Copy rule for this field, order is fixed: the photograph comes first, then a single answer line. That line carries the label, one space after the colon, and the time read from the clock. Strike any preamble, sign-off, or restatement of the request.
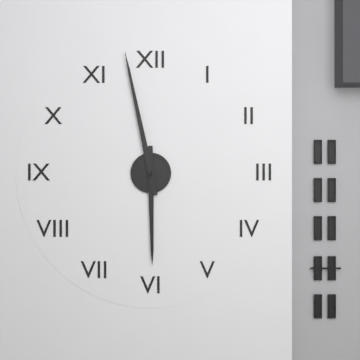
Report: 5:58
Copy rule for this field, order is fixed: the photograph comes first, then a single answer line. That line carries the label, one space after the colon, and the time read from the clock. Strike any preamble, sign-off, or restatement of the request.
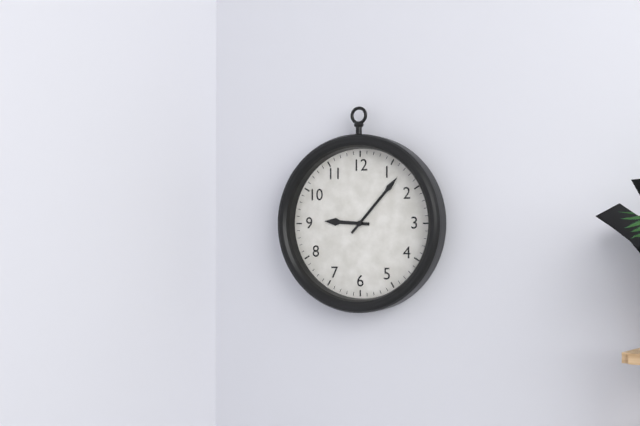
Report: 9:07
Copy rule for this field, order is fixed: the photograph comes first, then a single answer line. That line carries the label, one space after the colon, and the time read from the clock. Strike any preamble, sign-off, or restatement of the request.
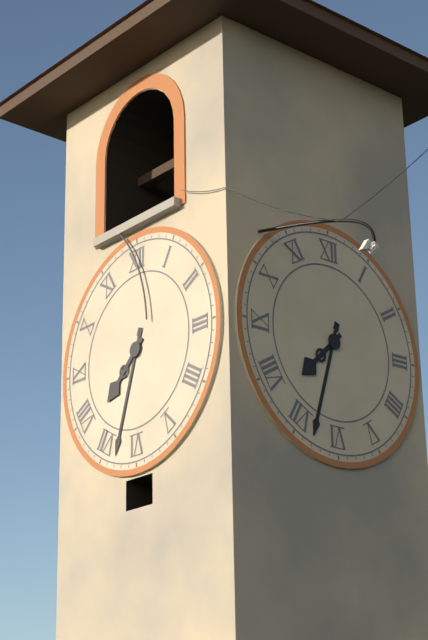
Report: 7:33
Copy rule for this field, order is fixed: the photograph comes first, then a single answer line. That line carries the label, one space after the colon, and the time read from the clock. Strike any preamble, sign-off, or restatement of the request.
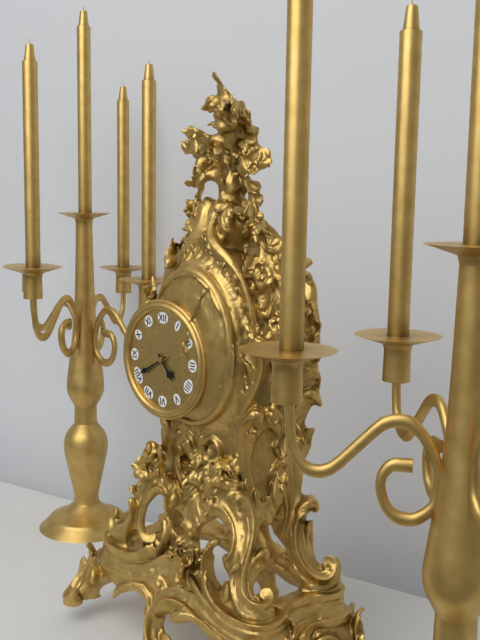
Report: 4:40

Task prompt ->
Copy out all the entries above with every "Report" changed to "Time shown" and everything else unchanged. Leave out the pictures.

Result for this exercise ->
Copy rule for this field, order is fixed: the photograph comes first, then a single answer line. That line carries the label, one space after the colon, and the time read from the clock. Strike any preamble, sign-off, or restatement of the request.
Time shown: 5:58
Copy rule for this field, order is fixed: the photograph comes first, then a single answer line. That line carries the label, one space after the colon, and the time read from the clock. Strike any preamble, sign-off, or restatement of the request.
Time shown: 9:07
Copy rule for this field, order is fixed: the photograph comes first, then a single answer line. That line carries the label, one space after the colon, and the time read from the clock. Strike any preamble, sign-off, or restatement of the request.
Time shown: 7:33
Copy rule for this field, order is fixed: the photograph comes first, then a single answer line. That line carries the label, one space after the colon, and the time read from the clock. Strike any preamble, sign-off, or restatement of the request.
Time shown: 4:40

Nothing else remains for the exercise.